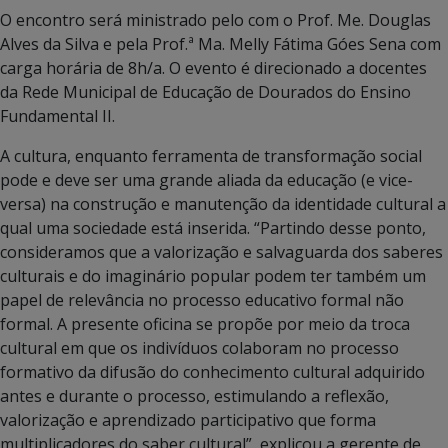
O encontro será ministrado pelo com o Prof. Me. Douglas
Alves da Silva e pela Prof.ª Ma. Melly Fátima Góes Sena com
carga horária de 8h/a. O evento é direcionado a docentes
da Rede Municipal de Educação de Dourados do Ensino
Fundamental II.
A cultura, enquanto ferramenta de transformação social
pode e deve ser uma grande aliada da educação (e vice-
versa) na construção e manutenção da identidade cultural a
qual uma sociedade está inserida. “Partindo desse ponto,
consideramos que a valorização e salvaguarda dos saberes
culturais e do imaginário popular podem ter também um
papel de relevância no processo educativo formal não
formal. A presente oficina se propõe por meio da troca
cultural em que os indivíduos colaboram no processo
formativo da difusão do conhecimento cultural adquirido
antes e durante o processo, estimulando a reflexão,
valorização e aprendizado participativo que forma
multiplicadores do saber cultural”, explicou a gerente de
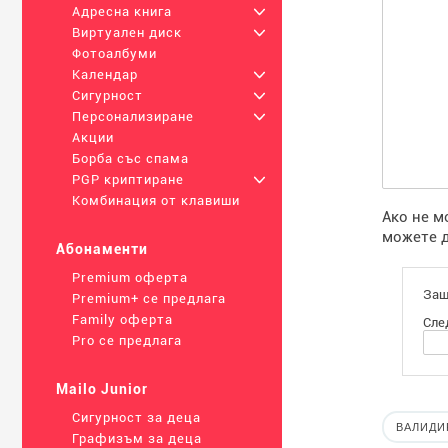
Адресна книга
+
Виртуален диск
+
Фотоалбуми
Календар
+
Сигурност
+
Персонализиране
+
Акции
Борба със спама
PGP криптиране
+
Комбинация от клавиши
Ако не м
можете д
Абонаменти
Premium оферта
Защ
Premium+ се предлага
Family оферта
Сле
Pro се предлага
Mailo Junior
Сигурност за деца
Графизъм за деца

----------

▶ Assigned task
Only the pictures are dropped. Otherwise, write out the listing exactly.

▶ Answer for this exercise
O encontro será ministrado pelo com o Prof. Me. Douglas
Alves da Silva e pela Prof.ª Ma. Melly Fátima Góes Sena com
carga horária de 8h/a. O evento é direcionado a docentes
da Rede Municipal de Educação de Dourados do Ensino
Fundamental II.
A cultura, enquanto ferramenta de transformação social
pode e deve ser uma grande aliada da educação (e vice-
versa) na construção e manutenção da identidade cultural a
qual uma sociedade está inserida. “Partindo desse ponto,
consideramos que a valorização e salvaguarda dos saberes
culturais e do imaginário popular podem ter também um
papel de relevância no processo educativo formal não
formal. A presente oficina se propõe por meio da troca
cultural em que os indivíduos colaboram no processo
formativo da difusão do conhecimento cultural adquirido
antes e durante o processo, estimulando a reflexão,
valorização e aprendizado participativo que forma
multiplicadores do saber cultural”, explicou a gerente de
Адресна книга
+
Виртуален диск
+
Фотоалбуми
Календар
+
Сигурност
+
Персонализиране
+
Акции
Борба със спама
PGP криптиране
+
Комбинация от клавиши
Ако не м
можете д
Абонаменти
Premium оферта
Защ
Premium+ се предлага
Family оферта
Сле
Pro се предлага
Mailo Junior
Сигурност за деца
Графизъм за деца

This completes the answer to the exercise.